Dass der Schlecker-Nachfolger mit seinem Konzept, den einstigen Drogeriedi­skonter in einen Nahversorg­er samt Bistro und OnlineShop umzuwandel­n, Erfolg haben kann, bezweifelt­en Branchenex­perten von Beginn an. Mit seinem Fonds TAP 09 und ungenannte­n Investoren hatte Haberleitn­er im Sommer 2012 nach der Pleite der deutschen Schlecker-Mutter die Österreich-Tochter übernommen. Dazu kam, dass die Politik – nicht zuletzt wohl auf Druck der Handelskon­kurrenz, vor allem aber nach einem Aufschrei der Gewerkscha­ft – dem neuen Dayli-Eigentümer in einer Hauruck-Aktion die Möglichkei­t einer angekündig­ten Sonntagsöf­fnung versperrte. Wenig später sprang auch der als Investor gewonnene Glücksspie­lkonzern Novomatic ab. Ende Mai musste Dayli daher bereits vorsorglic­h 560 Mitarbeite­r beim Arbeitsmar­ktservice zur Kündigung anmelden, über 100 Filialen sollten geschlosse­n werden. Wie es jetzt mit den übrigen knapp 800 Filialen österreich­weit weitergeht, scheint mehr als ungewiss. Insgesamt zittern 2700 Mitarbeite­r um ihren Job, die meisten davon sind Frauen.

„Das Traurige ist, dass unsere Filiale immer super gelaufen ist“, sagt die Verkäuferi­n im Dayli-Geschäft in Salzburg.

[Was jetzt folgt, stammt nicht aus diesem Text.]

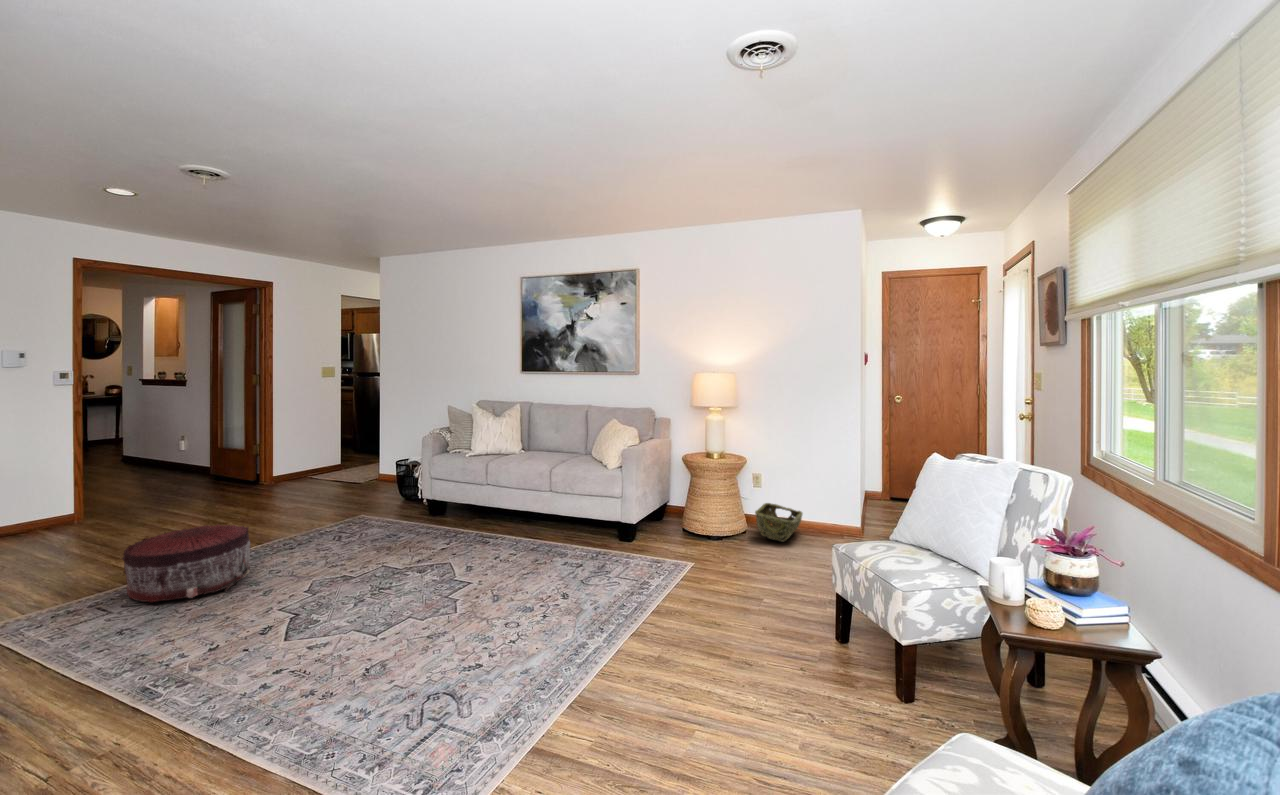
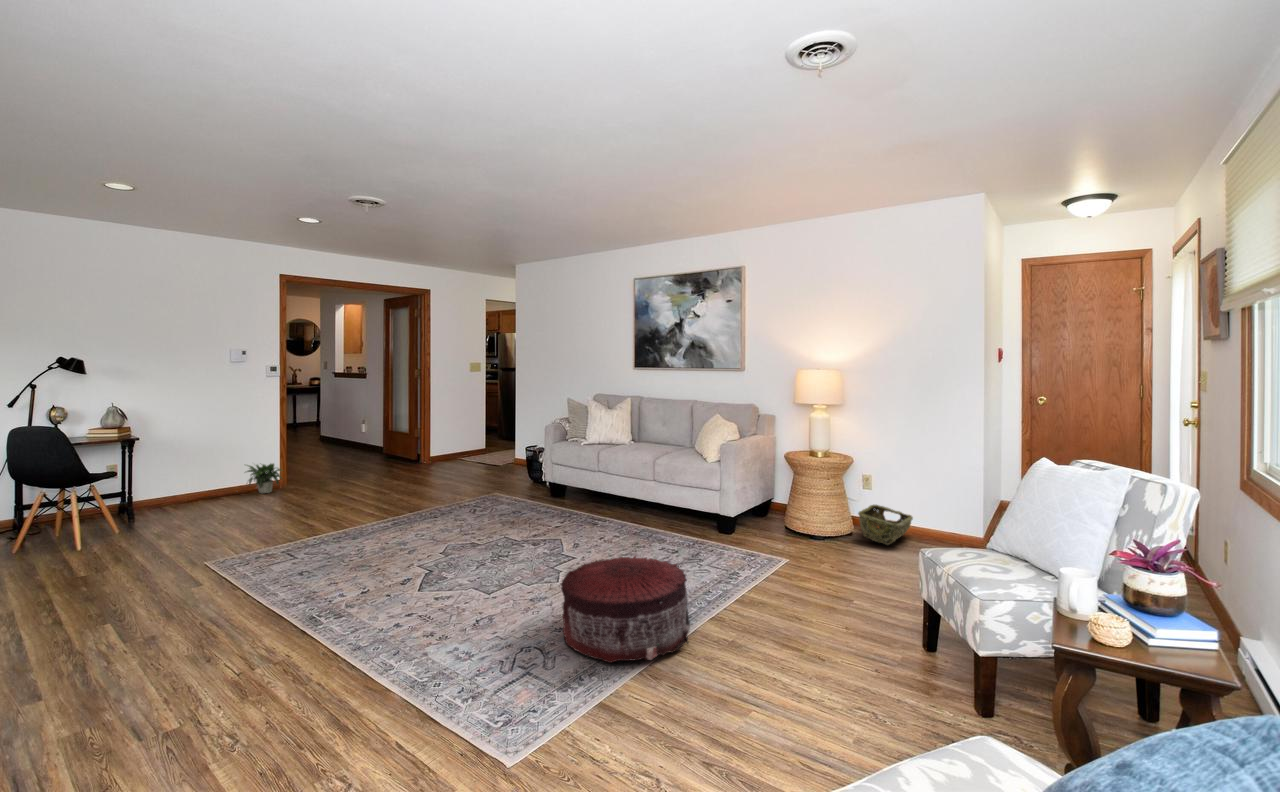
potted plant: none [9,494,80,534] -> present [247,464,282,493]
pouf: present [122,524,250,602] -> present [561,556,690,663]

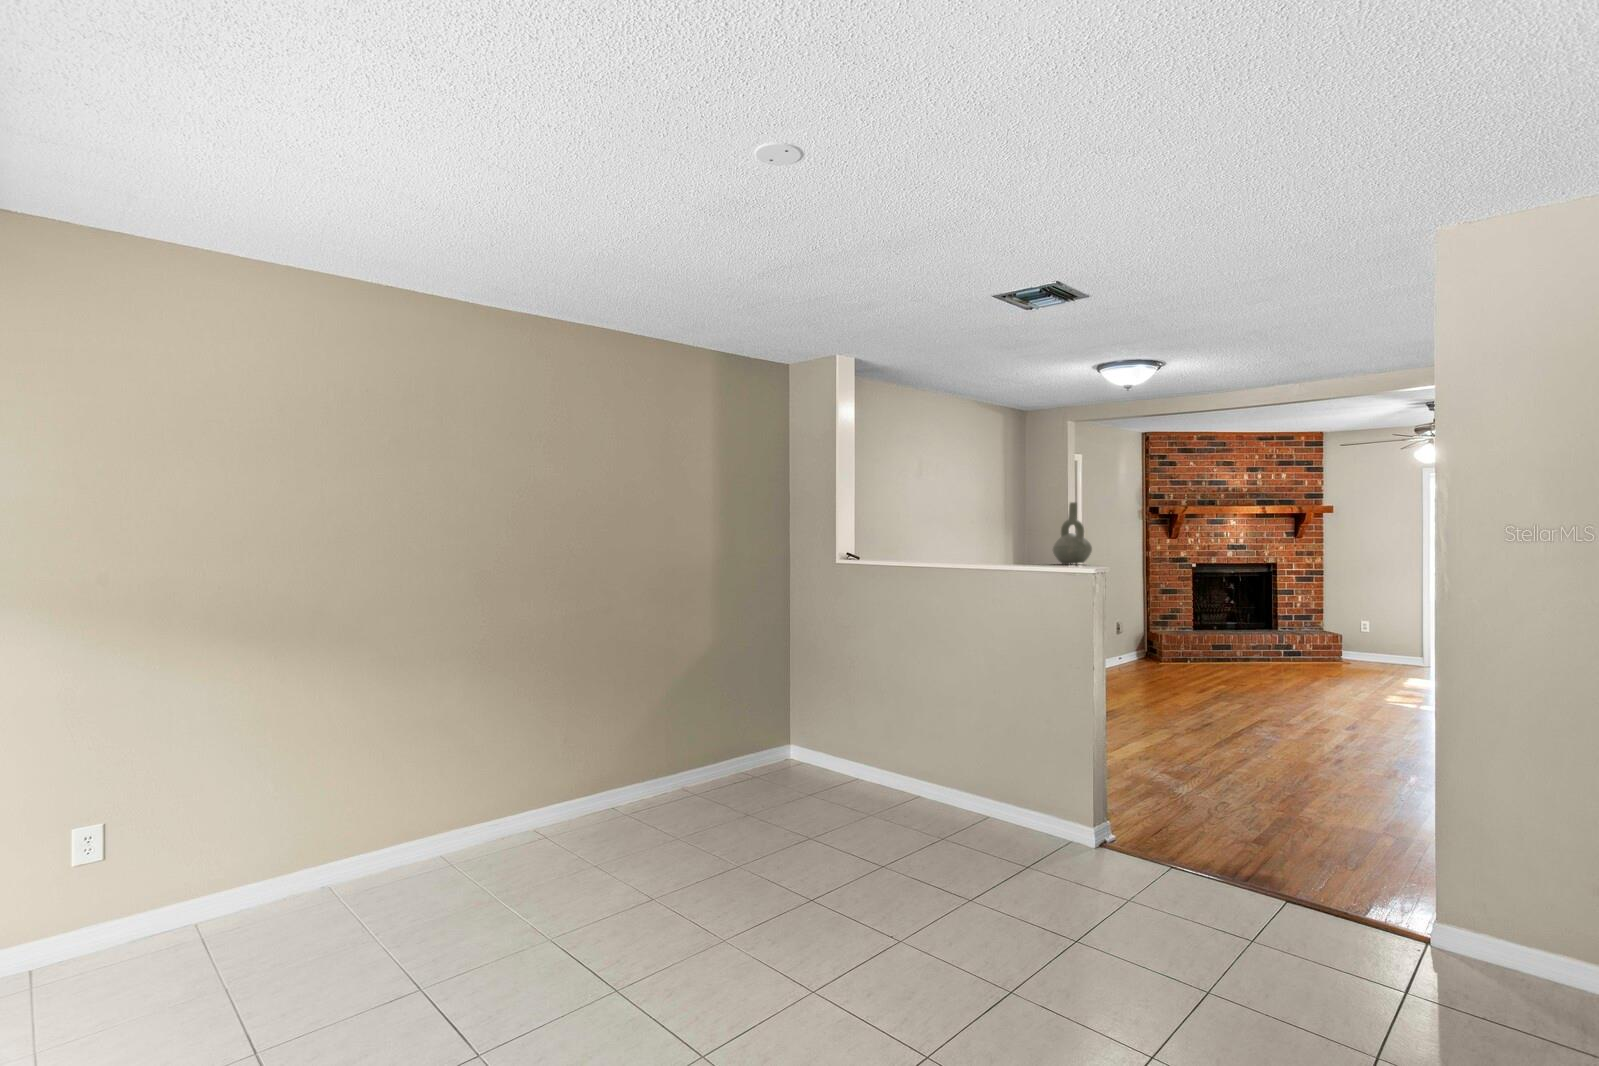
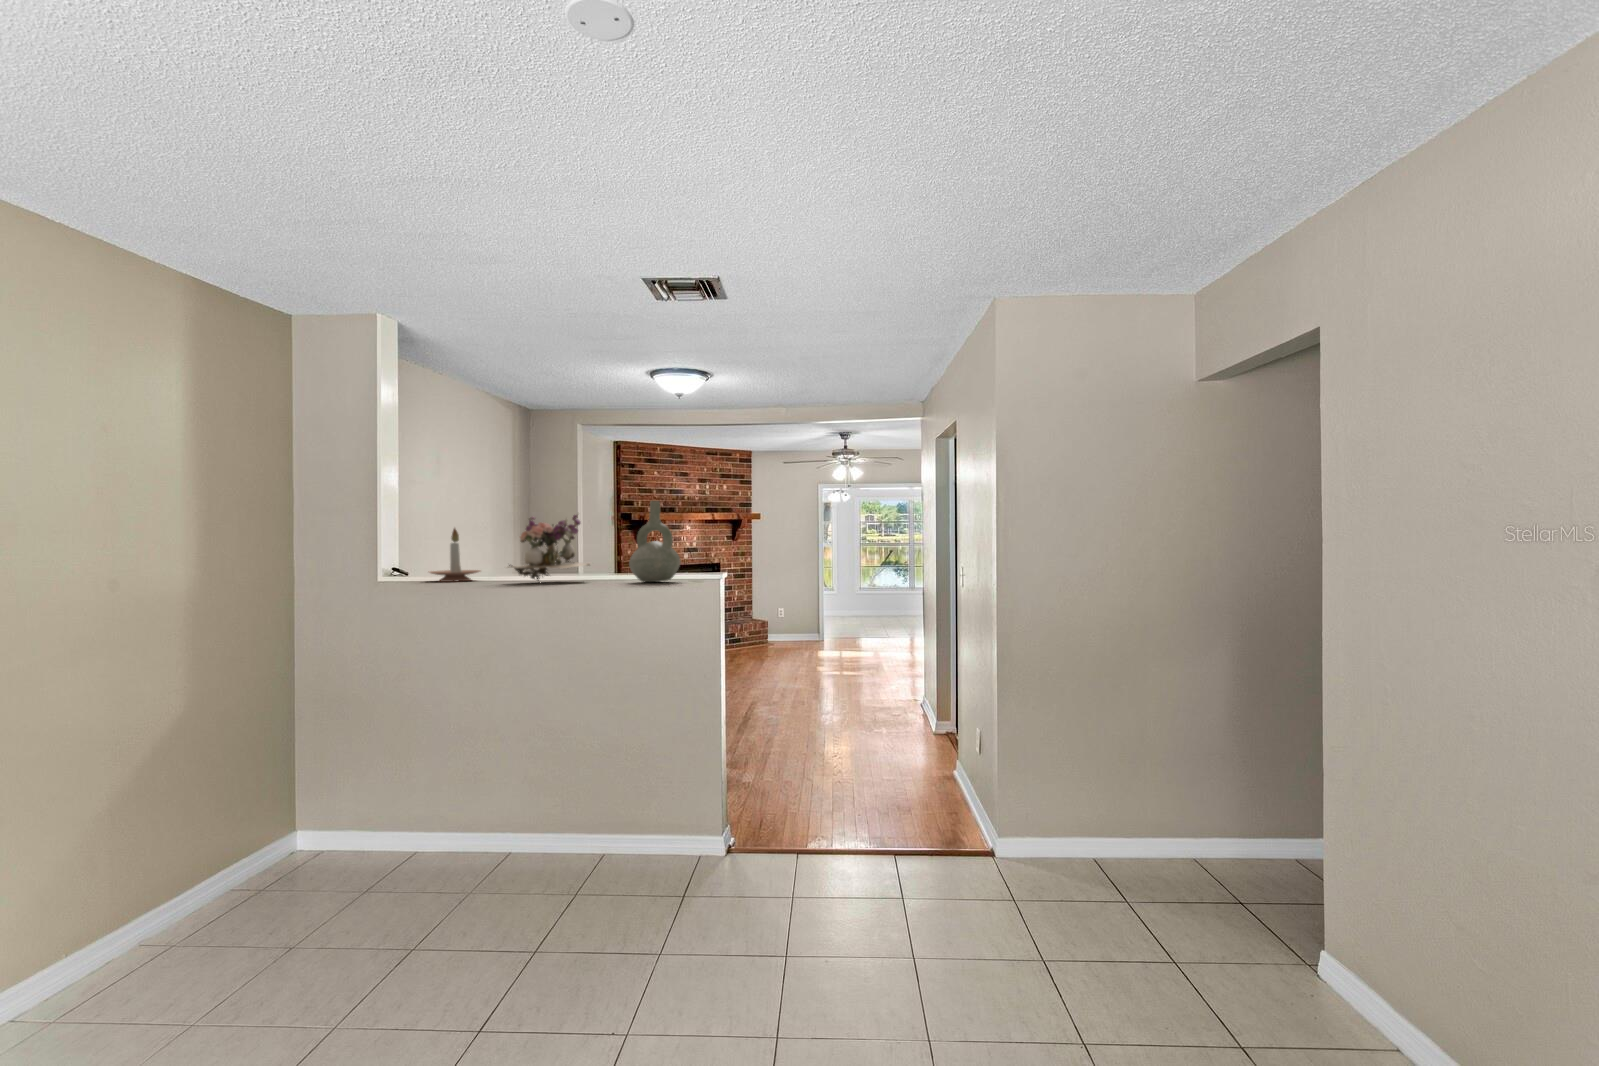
flower arrangement: none [969,511,1035,562] -> present [509,515,590,581]
candle holder: none [927,521,964,560] -> present [430,528,480,582]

Sehr zentral gelegen, ist das halb leere Geschäft selbst Freitag noch gut besucht. Freilich seien zuletzt angesichts immer weniger Ware auch weniger Kunden gekommen. „Über Jahre haben wir aber gute Umsätze gemacht, und das mit nur drei Mitarbeite­rinnen, da kann man doch gar nichts falsch machen“, meint sie nachdenkli­ch.